物理的な距離を縮めるために急ピッチで橋や鉄道の建設が進む。そのうちのひとつ、2018年に開通した「香港・マカオ・中国珠海」を結ぶ橋は全長55キロメートル、世界最長の海上交通インフラだ。実際に香港からマカオまで車で走ってみると、しばらく海上の橋を走ったかと思うと途中から海底トンネルになり、再び海上を走ること約35分。ようやくマカオにたどり着いた。自分が海の上の道路を走っていることを忘れるほどの広い道路とスムーズさ、何よりその規模感に驚かされた。

鉄道や橋だけではない。香港と深センの境界に広がる東京23区の半分ほどのエリアでも大規模開発が進んでいる。ドローンで撮影した写真を見るとわかりやすいが、奥の高層ビル群が中国の深セン。手前が香港だ。中国・香港両政府が主導し、中国を代表する大企業が集まる深センと香港北部を一体化させ、新たな研究開発拠点にしようという構想だ。

近所で暮らす住民にこの開発について話を聞くと「このエリアが発展することで、香港の仕事も増えるでしょう。香港は中国と一緒に発展しなければ、中国に負けてしまいます」といった声や「中国が発展すると香港がよくなる。香港は中国の発展を支えます。私たちは中国人ですから」といった開発を支持する声が聞かれた。
中国広東省から香港に移住して11年、IT企業勤務の羅さん(34)は、中国南部の「グレーターベイエリア構想」は中国と香港、双方にとって大きなメリットがある計画だと話す。

「香港政府はより多くの香港人が中国の科学技術分野に参入し、貢献することを期待しているし、中国側はより多くの中国人が香港で活躍することを願っているでしょう。

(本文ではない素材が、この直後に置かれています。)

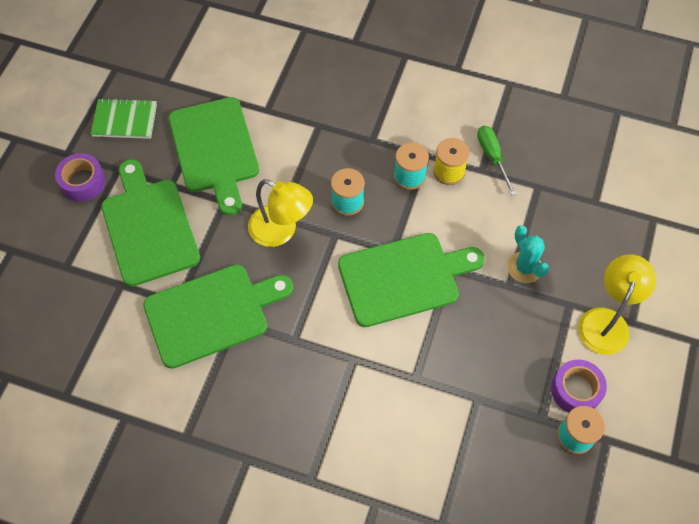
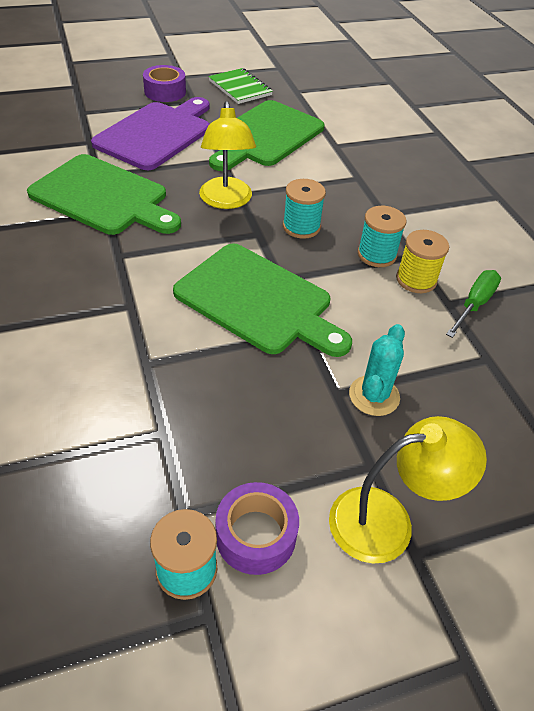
camera: 50 degrees right, 15 degrees down
green cutting board [101,159,200,286] -> purple cutting board [91,97,210,170]

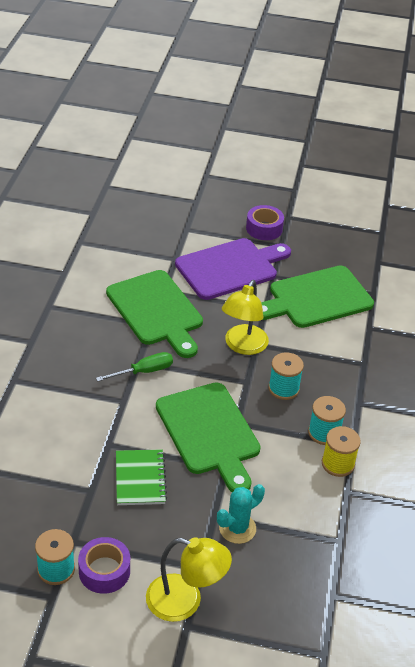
camera: 30 degrees right, 5 degrees down
green notebook [209,68,273,104] -> green notebook moved to [116,449,167,505]
green screwdriver [446,270,501,338] -> green screwdriver moved to [96,352,173,382]

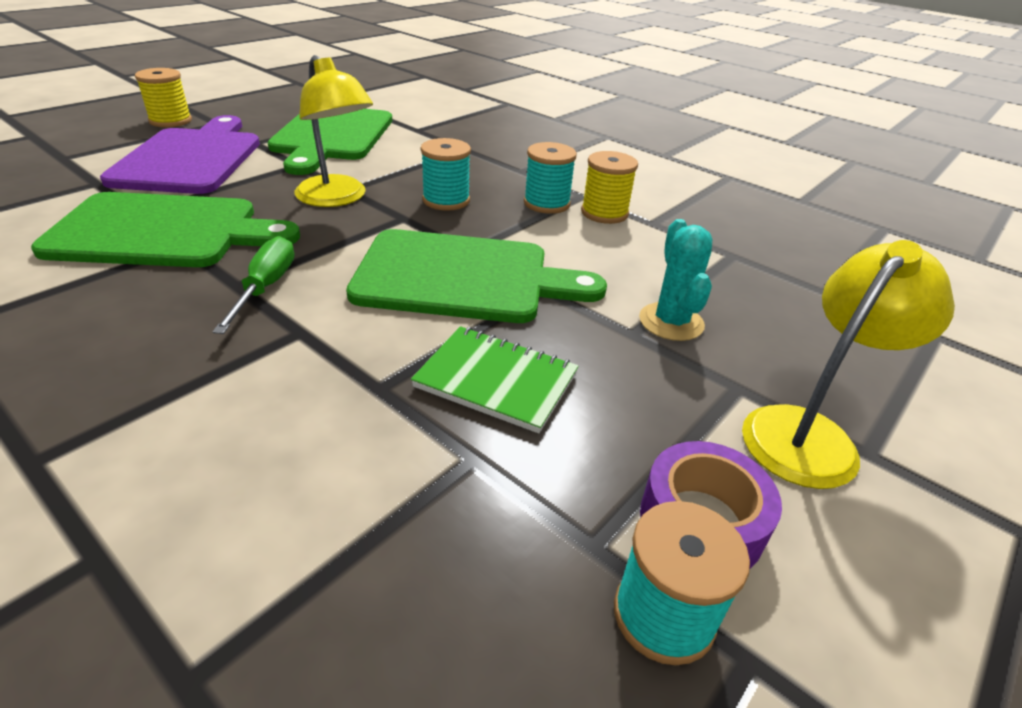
camera: 60 degrees left, 5 degrees down
purple tape [246,205,284,240] -> yellow spool [135,68,192,128]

香港はグレーターベイエリアに組み込まれ、中国を背にしながら世界と向き合う役割を担っています。これから5年、10年後にはもっと多くの人が世界や、中国から香港にやってくる。そしてまた香港人も中国にでていく。香港はこうした“橋”のような役割を担うことになるでしょう」
一方、「グレーターベイエリア構想」によって香港がどんどん中国になっていくと思うか?との質問には「私はそのような心配はしていません。香港は中国のシステムに組み込まれていきますが、特別区として独自の司法、行政を持っていますから。このエリアはアジア太平洋の突出したエリアになるのは間違いないでしょう」との見方を示した。中国出身の「新香港人」たちは「グレーターベイエリア構想」による中国南部のさらなる発展に期待を寄せているようだ。